Identifier "Configured Video Device"
Driver "vesa"
EndSection

After a reboot the problems vanished...she even noticed a responsiveness boost to boot! :D Just be advised that compiz will not work with the vesa driver and this method may not work on 8.10 and later (different xorg version).

Mighty_Joe
June 25th, 2009, 06:12 PM
Old distros will be problematic because they will not have the latest versions of software, security updates and a large community using and supporting them.
Stop by the Ubuntu Wiki LaptopTestingTeam (https://wiki.ubuntu.com/LaptopTestingTeam) and see how well your machine is supported.
Search this forum and Launchpad (http://launchpad.net/) and see if others with your hardware are having the same problem and if workarounds have been figured out.

tgalati4
June 25th, 2009, 06:27 PM
Although they won't receive updates, an older stable distro may work better with your machine. You can always compile from scratch those applications which you want a newer version of.
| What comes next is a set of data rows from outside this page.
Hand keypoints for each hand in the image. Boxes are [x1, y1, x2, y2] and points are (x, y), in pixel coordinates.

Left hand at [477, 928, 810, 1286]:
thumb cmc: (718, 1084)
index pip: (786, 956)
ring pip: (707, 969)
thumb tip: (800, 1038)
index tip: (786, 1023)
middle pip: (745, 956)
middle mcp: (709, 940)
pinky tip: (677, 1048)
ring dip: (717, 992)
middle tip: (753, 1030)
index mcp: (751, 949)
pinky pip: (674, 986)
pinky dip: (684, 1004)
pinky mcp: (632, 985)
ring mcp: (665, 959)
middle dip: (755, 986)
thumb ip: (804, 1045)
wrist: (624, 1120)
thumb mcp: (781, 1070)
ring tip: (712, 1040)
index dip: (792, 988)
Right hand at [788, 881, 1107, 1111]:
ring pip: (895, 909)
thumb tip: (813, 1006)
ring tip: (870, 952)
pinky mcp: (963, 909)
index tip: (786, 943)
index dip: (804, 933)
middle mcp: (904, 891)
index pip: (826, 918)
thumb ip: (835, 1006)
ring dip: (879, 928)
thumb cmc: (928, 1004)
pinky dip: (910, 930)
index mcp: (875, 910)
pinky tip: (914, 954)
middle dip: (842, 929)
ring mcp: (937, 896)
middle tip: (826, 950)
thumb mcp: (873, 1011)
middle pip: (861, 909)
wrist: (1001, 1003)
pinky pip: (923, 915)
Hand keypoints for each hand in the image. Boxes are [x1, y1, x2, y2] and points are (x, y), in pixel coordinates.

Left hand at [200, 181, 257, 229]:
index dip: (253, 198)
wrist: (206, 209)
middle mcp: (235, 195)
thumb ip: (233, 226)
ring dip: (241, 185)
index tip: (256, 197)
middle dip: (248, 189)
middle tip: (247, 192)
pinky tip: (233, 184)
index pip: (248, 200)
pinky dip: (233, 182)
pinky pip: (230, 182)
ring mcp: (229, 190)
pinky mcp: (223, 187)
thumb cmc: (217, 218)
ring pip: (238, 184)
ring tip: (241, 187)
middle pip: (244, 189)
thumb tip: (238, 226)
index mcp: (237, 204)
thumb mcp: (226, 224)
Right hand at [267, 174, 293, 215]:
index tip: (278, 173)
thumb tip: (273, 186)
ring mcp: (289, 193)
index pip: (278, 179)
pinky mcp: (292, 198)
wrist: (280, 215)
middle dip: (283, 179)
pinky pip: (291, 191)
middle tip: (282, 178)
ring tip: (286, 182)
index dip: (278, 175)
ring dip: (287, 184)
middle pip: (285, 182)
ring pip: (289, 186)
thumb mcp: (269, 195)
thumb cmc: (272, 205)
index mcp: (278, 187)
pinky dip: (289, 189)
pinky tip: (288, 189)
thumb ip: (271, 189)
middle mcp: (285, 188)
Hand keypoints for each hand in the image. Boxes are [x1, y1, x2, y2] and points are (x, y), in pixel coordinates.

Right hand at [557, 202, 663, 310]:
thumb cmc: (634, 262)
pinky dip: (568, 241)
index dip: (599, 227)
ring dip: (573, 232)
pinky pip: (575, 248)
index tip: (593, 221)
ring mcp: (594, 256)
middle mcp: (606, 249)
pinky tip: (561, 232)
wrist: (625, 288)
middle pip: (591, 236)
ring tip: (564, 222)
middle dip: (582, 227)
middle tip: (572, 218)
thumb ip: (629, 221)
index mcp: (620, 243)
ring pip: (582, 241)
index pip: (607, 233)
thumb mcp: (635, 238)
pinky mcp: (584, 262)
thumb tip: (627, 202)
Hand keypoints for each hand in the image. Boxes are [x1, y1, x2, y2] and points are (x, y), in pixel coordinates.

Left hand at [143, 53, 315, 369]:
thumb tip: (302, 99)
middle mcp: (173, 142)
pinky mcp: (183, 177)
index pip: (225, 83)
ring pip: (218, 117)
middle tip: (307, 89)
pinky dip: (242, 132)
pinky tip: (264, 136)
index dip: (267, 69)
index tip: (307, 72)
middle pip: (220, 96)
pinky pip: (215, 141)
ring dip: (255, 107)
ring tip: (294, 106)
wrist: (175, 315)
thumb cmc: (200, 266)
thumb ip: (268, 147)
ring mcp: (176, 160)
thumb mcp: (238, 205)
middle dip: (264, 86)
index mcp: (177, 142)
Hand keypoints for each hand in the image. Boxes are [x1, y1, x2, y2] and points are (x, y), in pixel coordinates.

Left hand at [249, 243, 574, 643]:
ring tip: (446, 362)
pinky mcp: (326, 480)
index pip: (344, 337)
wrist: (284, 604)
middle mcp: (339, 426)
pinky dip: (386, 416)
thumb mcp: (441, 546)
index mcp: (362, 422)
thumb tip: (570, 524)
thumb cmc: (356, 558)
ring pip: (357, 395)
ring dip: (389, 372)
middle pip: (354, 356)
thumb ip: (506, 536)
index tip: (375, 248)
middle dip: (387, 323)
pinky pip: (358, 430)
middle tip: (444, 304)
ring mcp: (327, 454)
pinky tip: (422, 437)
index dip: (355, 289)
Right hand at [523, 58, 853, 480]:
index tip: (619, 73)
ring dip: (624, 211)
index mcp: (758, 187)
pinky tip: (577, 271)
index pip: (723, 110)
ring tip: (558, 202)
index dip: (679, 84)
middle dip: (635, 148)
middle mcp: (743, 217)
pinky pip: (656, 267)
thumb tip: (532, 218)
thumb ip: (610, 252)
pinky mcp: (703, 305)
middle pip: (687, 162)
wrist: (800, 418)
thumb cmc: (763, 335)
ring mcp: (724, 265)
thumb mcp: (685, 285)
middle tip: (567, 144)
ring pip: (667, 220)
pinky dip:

Using the backports repository will capture some of the more popular packages. For those packages that have not been backported, you will have to backport yourself.

As a general guideline:

Find the source code for the "must-have" application.
Unpack in your home directory or Desktop.
sudo apt-get install build-essentials
./configure
make
sudo make install

You will encounter lots of warnings and errors. Errors need to be fixed in order to successfully compile a program. Most warnings can be ignored--as long as the program works as intended.

Post your specific problem when compiling--there's usually a work-around.

timcredible
June 25th, 2009, 07:12 PM
if the problem stems from the fact the the machine doesn't have enough memory, or isn't fast enough, i would suggest running a lightweight distro rather than going back to an old version of ubuntu. personally, i like puppy real well, but there are a few others. maybe just not running gnome might be enough, you could try xfce, it's in the repos. to do that, install xfce via synaptic and then choose it at login.

tednugent
June 26th, 2009, 05:46 PM
thanks ,Puppy looks promising as my laptop is older with only 512 mb of ram this was one of the reasons i began using ubuntu in the first place (besides hating windows with a passion)now if i can find the time to install it on my hardrive.can you load all the codecs necessary for radio streaming etc etc etc?